刘仁轨对照起来。
玛德,错不了!这就是昨天在茶摊前,指着小公爷鼻子一顿好骂的那个狗官!
店家脸色阴沉,将手里悬赏揉做一团,心里那股火气也开始翻腾,合着这货是来负荆请罪的?
哪来的大脸!
昨天茶摊那事,经一晚上,已经传遍整个滨河湾,甚至有人专门作画悬赏,并放言——
但凡这人再来滨河湾,见一次打一次,一次一贯钱!
你个狗官有眼无珠,冤枉了小公爷,现在知道怕了,过来负荆请罪?
早干嘛去了!
店家张了张嘴,本想痛骂他两句,叫他滚出滨河湾地界。
可看着刘仁轨赤着上身,认认真真自缚荆条的架势,嘴边张了张,选择了闭嘴。
说他好歹不分吧,人家还真能放下身段,背着荆条登门谢罪,这份决心,倒也有几分硬气。
可要好声好气待他吧,又实在对不起小公爷平日里的恩情。
纠结小半天,店家只能撇过头去,挥了挥手,嗓音憋闷:“赶紧走走走,别在我铺子里站着,晦气。
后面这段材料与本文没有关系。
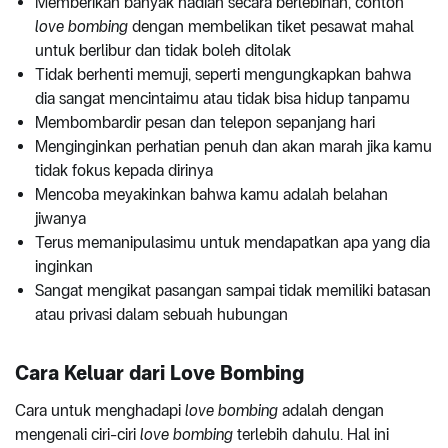
Memberikan banyak hadiah secara berlebihan, contoh
love bombing
dengan membelikan tiket pesawat mahal
untuk berlibur dan tidak boleh ditolak
Tidak berhenti memuji, seperti mengungkapkan bahwa
dia sangat mencintaimu atau tidak bisa hidup tanpamu
Membombardir pesan dan telepon sepanjang hari
Menginginkan perhatian penuh dan akan marah jika kamu
tidak fokus kepada dirinya
Mencoba meyakinkan bahwa kamu adalah belahan
jiwanya
Terus memanipulasimu untuk mendapatkan apa yang dia
inginkan
Sangat mengikat pasangan sampai tidak memiliki batasan
atau privasi dalam sebuah hubungan
Cara Keluar dari Love Bombing
Cara untuk menghadapi
love bombing
adalah dengan
mengenali ciri-ciri
love bombing
terlebih dahulu. Hal ini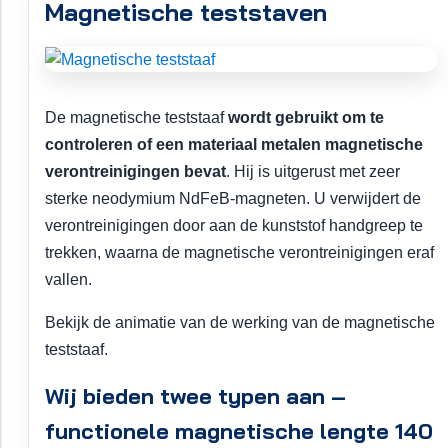
Magnetische teststaven
De magnetische teststaaf
wordt gebruikt om te
controleren of een materiaal metalen magnetische
verontreinigingen bevat
. Hij is uitgerust met zeer
sterke neodymium NdFeB-magneten. U verwijdert de
verontreinigingen door aan de kunststof handgreep te
trekken, waarna de magnetische verontreinigingen eraf
vallen.
Bekijk de animatie van de werking van de magnetische
teststaaf.
Wij bieden twee typen aan –
functionele magnetische lengte 140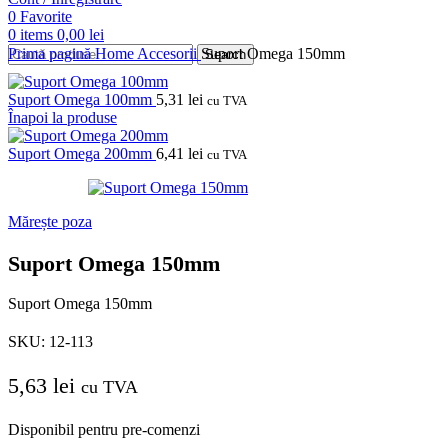
0
Favorite
0
items
0,00
lei
Prima pagină
Home
Accesorii
Suport Omega 150mm
Search
Suport Omega 100mm
5,31
lei
cu TVA
Înapoi la produse
Suport Omega 200mm
6,41
lei
cu TVA
Mărește poza
Suport Omega 150mm
Suport Omega 150mm
SKU:
12-113
5,63
lei
cu TVA
Disponibil pentru pre-comenzi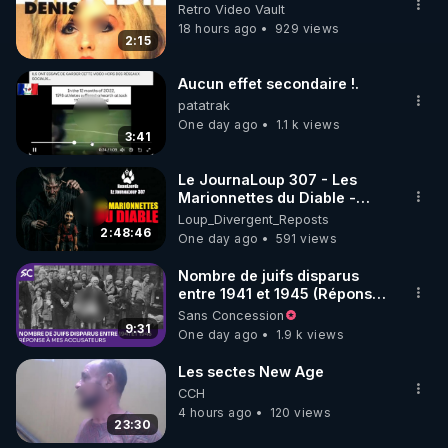
▶ 30 jours gratuit sur l’application de méditation et 
Retro Video Vault
de bien-être ENVOL :

18 hours ago
929 views
2:15
Rendez-vous sur 
https://www.envol.app/code
 avec 
le code : REGENERE
Aucun effet secondaire !.
patatrak
One day ago
1.1 k views
3:41
Le JournaLoup 307 - Les
Marionnettes du Diable -
Loup Divergent 2026.08.07
Loup_Divergent_Reposts
2:48:46
One day ago
591 views
Nombre de juifs disparus
entre 1941 et 1945 (Réponse
à mes accusateurs)
Sans Concession
9:31
One day ago
1.9 k views
Les sectes New Age
CCH
4 hours ago
120 views
23:30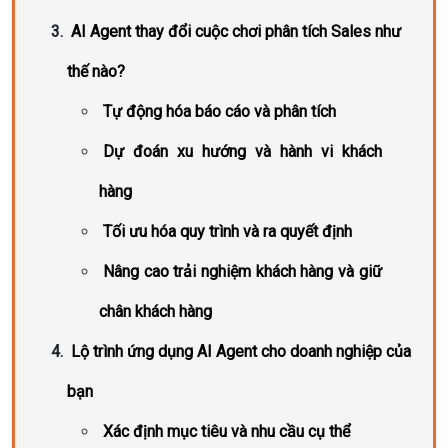
AI Agent thay đổi cuộc chơi phân tích Sales như
thế nào?
Tự động hóa báo cáo và phân tích
Dự đoán xu hướng và hành vi khách
hàng
Tối ưu hóa quy trình và ra quyết định
Nâng cao trải nghiệm khách hàng và giữ
chân khách hàng
Lộ trình ứng dụng AI Agent cho doanh nghiệp của
bạn
Xác định mục tiêu và nhu cầu cụ thể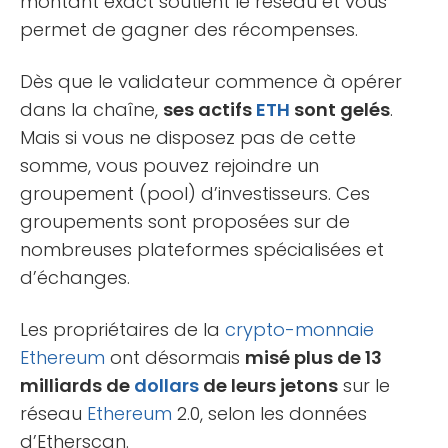
montant exact soutient le réseau et vous
permet de gagner des récompenses.
Dès que le validateur commence à opérer
dans la chaîne,
ses actifs
ETH
sont gelés
.
Mais si vous ne disposez pas de cette
somme, vous pouvez rejoindre un
groupement (pool) d’investisseurs. Ces
groupements sont proposées sur de
nombreuses plateformes spécialisées et
d’échanges.
Les propriétaires de la
crypto-monnaie
Ethereum
ont désormais
misé plus de 13
milliards de
dollars
de leurs jetons
sur le
réseau
Ethereum
2.0, selon les données
d’Etherscan.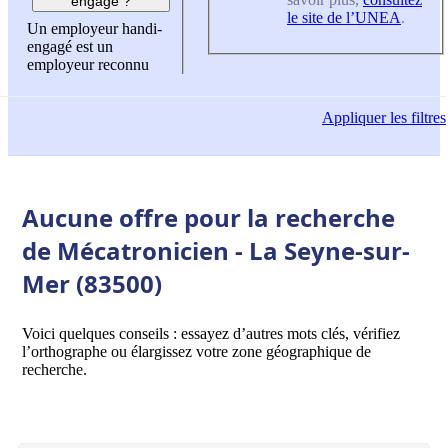
engagé ?
le site de l’UNEA
.
Un employeur handi-
engagé est un
employeur reconnu
Appliquer
les filtres
Aucune offre pour la recherche
de Mécatronicien - La Seyne-sur-
Mer (83500)
Voici quelques conseils : essayez d’autres mots clés, vérifiez
l’orthographe ou élargissez votre zone géographique de
recherche.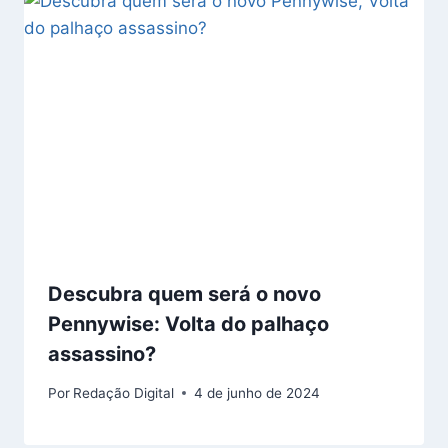
Descubra quem será o novo
Pennywise: Volta do palhaço
assassino?
Por
Redação Digital
4 de junho de 2024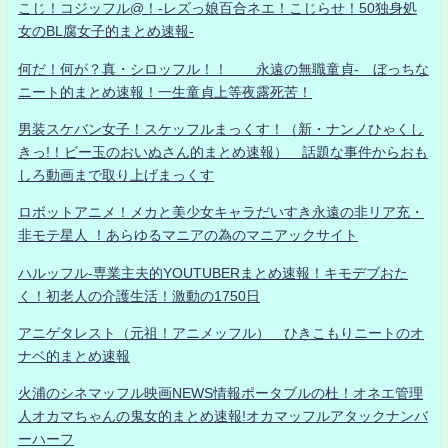
こじ！コジッフル@！-レズっ娘百合ネエ！こじらせ！50独身処
女のBL腐女子的まとめ速報-
何だ！何が？真・シロッフル！！ 永遠の無職童貞- ぼっちな
ニート的まとめ速報！一生童貞上等夜露死苦！
男装スケバン女子！スケッフルまっくす！（新・ナンノひゃくし
きっ!！ビー玉のおいぬさん的まとめ速報） 話題な事件からおも
しろ動画まで取り上げまっくす
ロボットアニメ！メカと美少女キャラだいすき永遠の非リア充・
非モテ星人 ！あらゆるマニアの為のマニアックサイト
ハルッフル-専業主夫的YOUTUBERまとめ速報！キモデブおた
く！初老人の介護生活！激動の1750日
アニゲタレスト（元祖！アニメッフル） ひきこもりニートのオ
ナベ的まとめ速報
火浦のシネマッフル映画NEWS情報ポータブルの杜！オネエ管理
人オカマちゃんの鬼女的まとめ速報!オカマッフルアタックナンバ
ーハーフ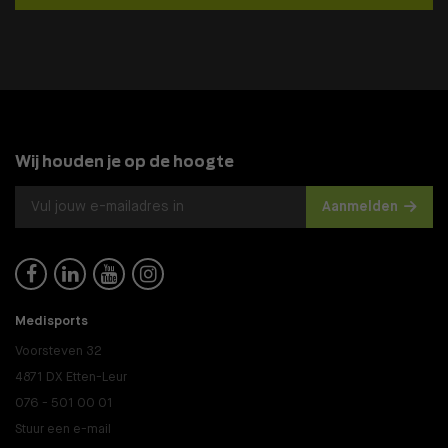
Wij houden je op de hoogte
Aanmelden




Medisports
Voorsteven 32
4871 DX Etten-Leur
076 - 501 00 01
Stuur een e-mail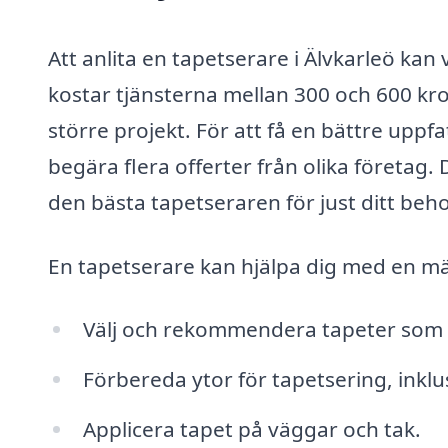
Att anlita en tapetserare i Älvkarleö kan 
kostar tjänsterna mellan 300 och 600 kro
större projekt. För att få en bättre up
begära flera offerter från olika företag. 
den bästa tapetseraren för just ditt beho
En tapetserare kan hjälpa dig med en mä
Välj och rekommendera tapeter som pa
Förbereda ytor för tapetsering, inkl
Applicera tapet på väggar och tak.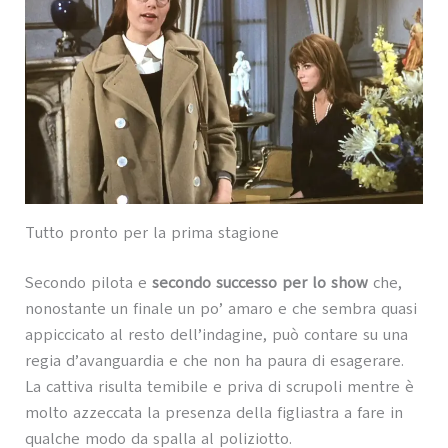
Tutto pronto per la prima stagione
Secondo pilota e
secondo successo per lo show
che,
nonostante un finale un po’ amaro e che sembra quasi
appiccicato al resto dell’indagine, può contare su una
regia d’avanguardia e che non ha paura di esagerare.
La cattiva risulta temibile e priva di scrupoli mentre è
molto azzeccata la presenza della figliastra a fare in
qualche modo da spalla al poliziotto.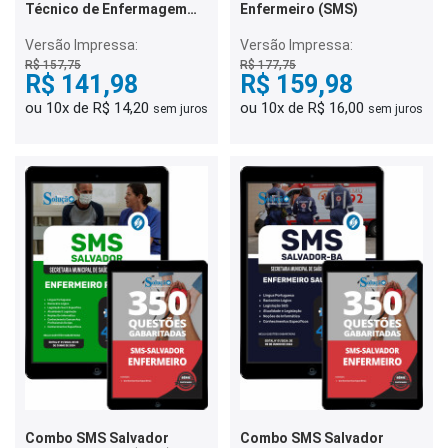
Técnico de Enfermagem
Enfermeiro (SMS)
(SMS) e Técnico de
Enfermagem - PSF (SMS)
Versão Impressa:
Versão Impressa:
R$ 157,75
R$ 177,75
R$ 141,98
R$ 159,98
ou 10x de R$ 14,20
ou 10x de R$ 16,00
sem juros
sem juros
Combo SMS Salvador
Combo SMS Salvador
”
方才一脸和气生财,与现在的横眉冷目,简直判若两人。
刘仁轨却也不恼,唯有一声苦笑。
虽说店家手快,及时将那悬赏揉作一团。
但他又不瞎,方才店家拿着悬赏在他侧脸对照时,扭头一眼便能看清。
打一次一贯钱,店家因为心善,白白错过了一桩天降富贵。
就这情况,店家没当场啐他一脸,都是民心淳朴,店家厚道。
“某走了,店家忙你的吧。”
言罢,刘仁轨将官袍往腰间一系,就这么光着膀子,抬腿走出店门。
荆条嵌在皮肉里,每走一步都刺得生疼。
但刘仁轨却浑然不觉,抬头挺胸,径直朝向农庄方向。